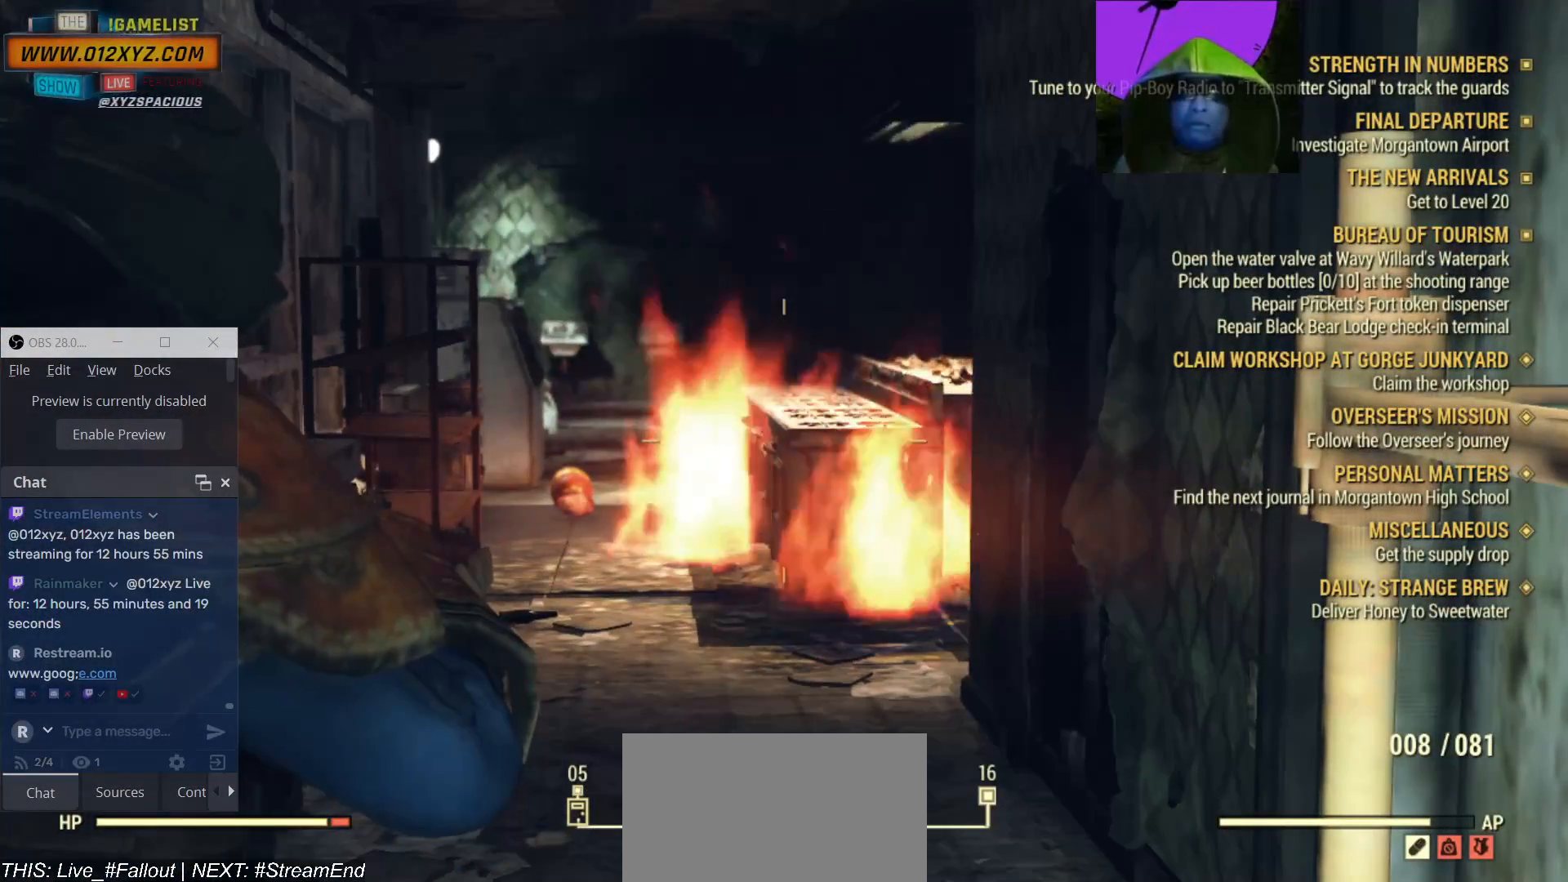
{"keys": [], "mouse": ["right"], "events": []}
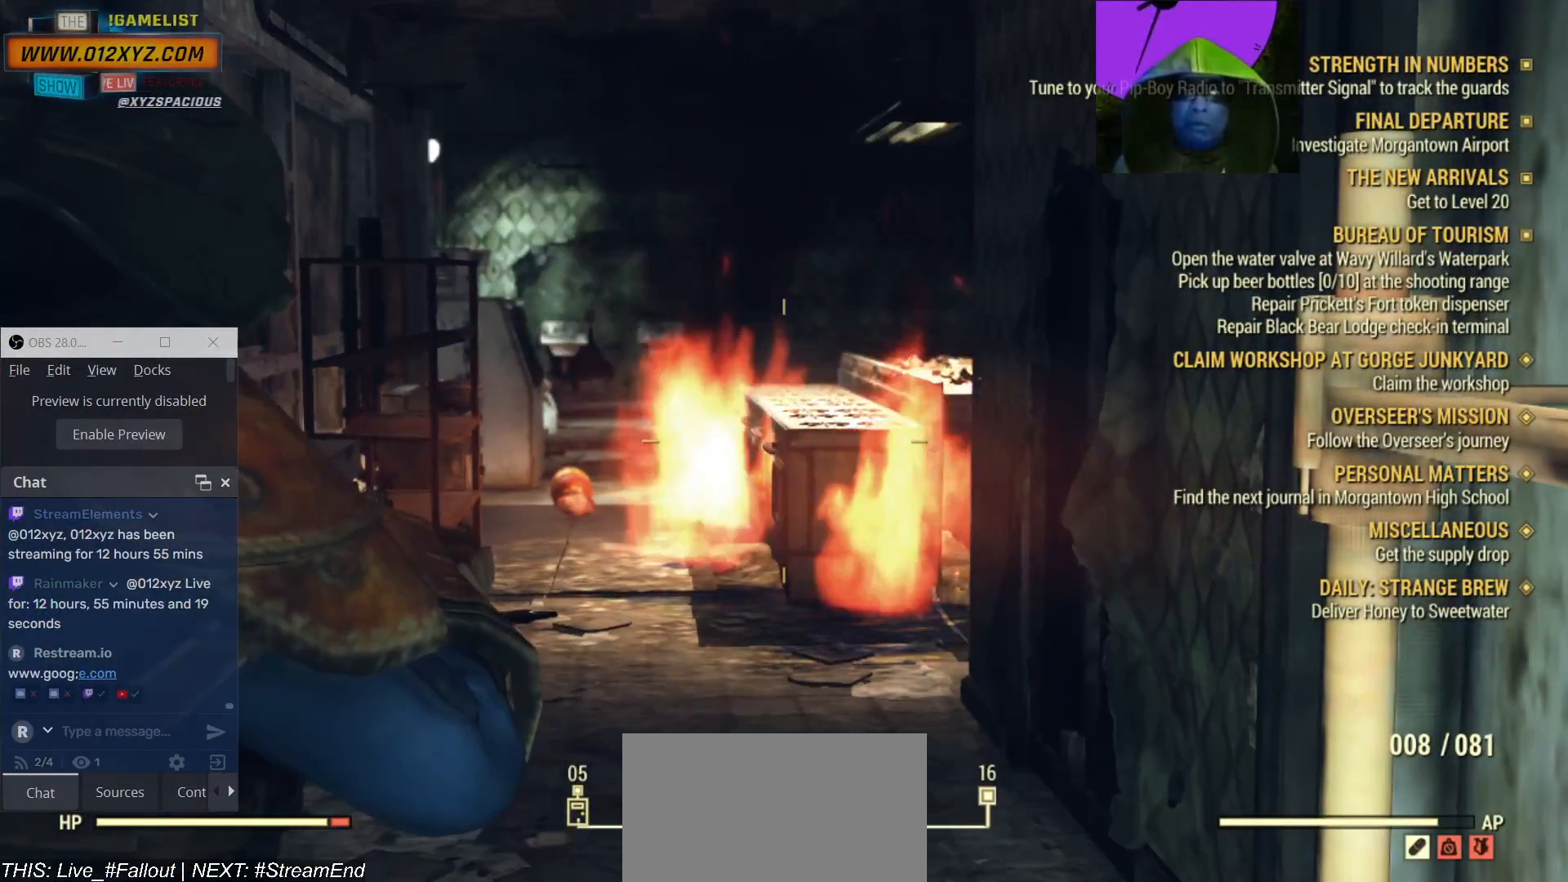
{"keys": [], "mouse": ["right"], "events": []}
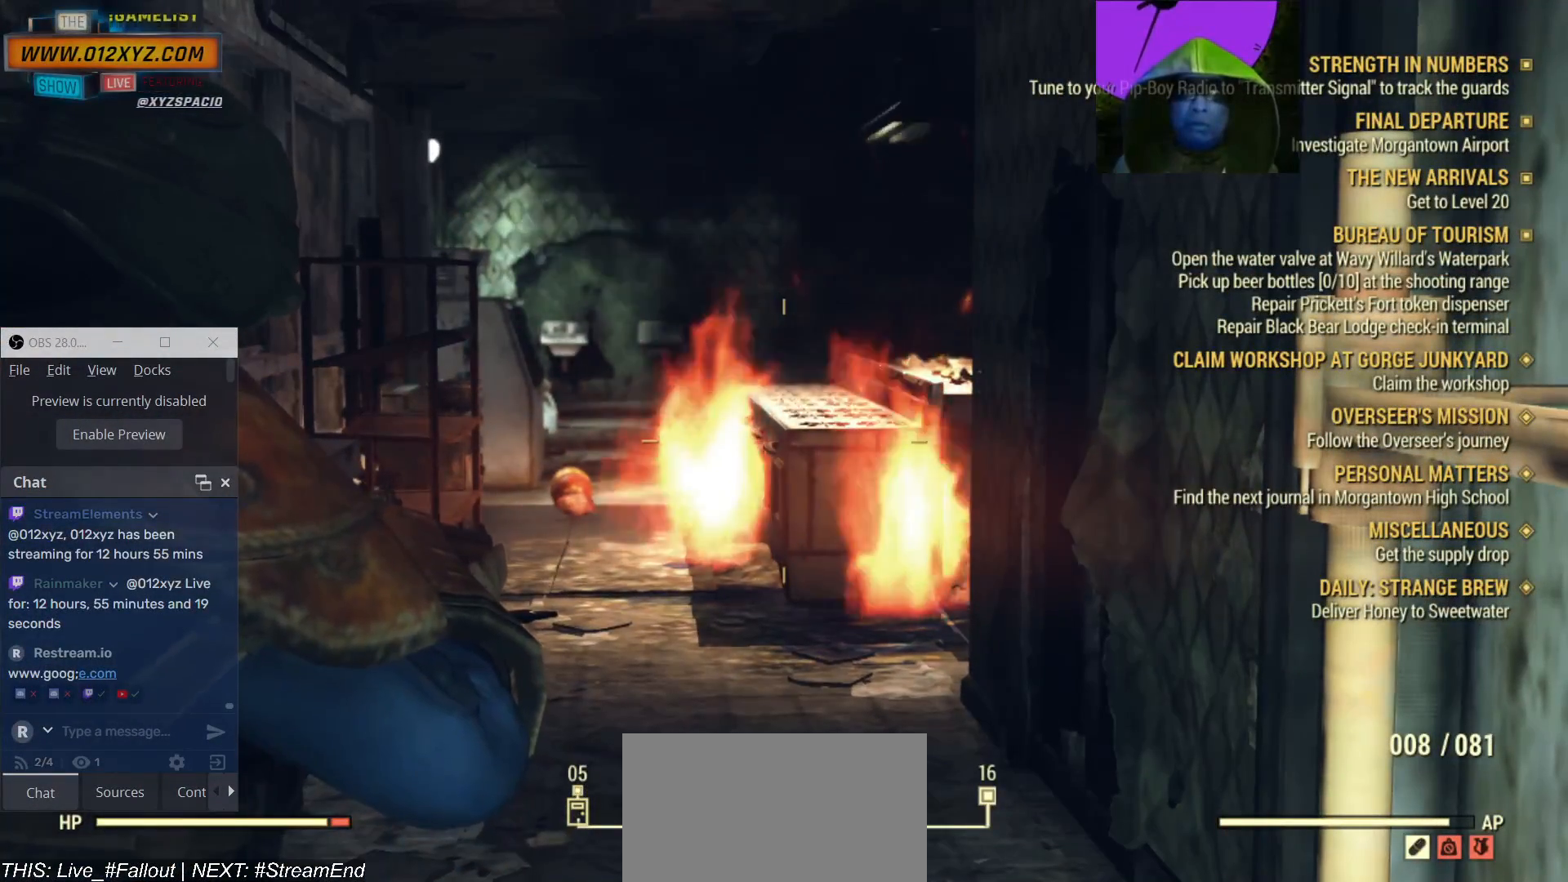
{"keys": ["a", "w"], "mouse": ["right"], "events": [[167, "a", "down"], [200, "w", "down"]]}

# Brief:
Return the full listing above verbatim, please, but without its images.

# Written reply:
{"keys": [], "mouse": ["right"], "events": []}
{"keys": [], "mouse": ["right"], "events": []}
{"keys": ["a", "w"], "mouse": ["right"], "events": [[167, "a", "down"], [200, "w", "down"]]}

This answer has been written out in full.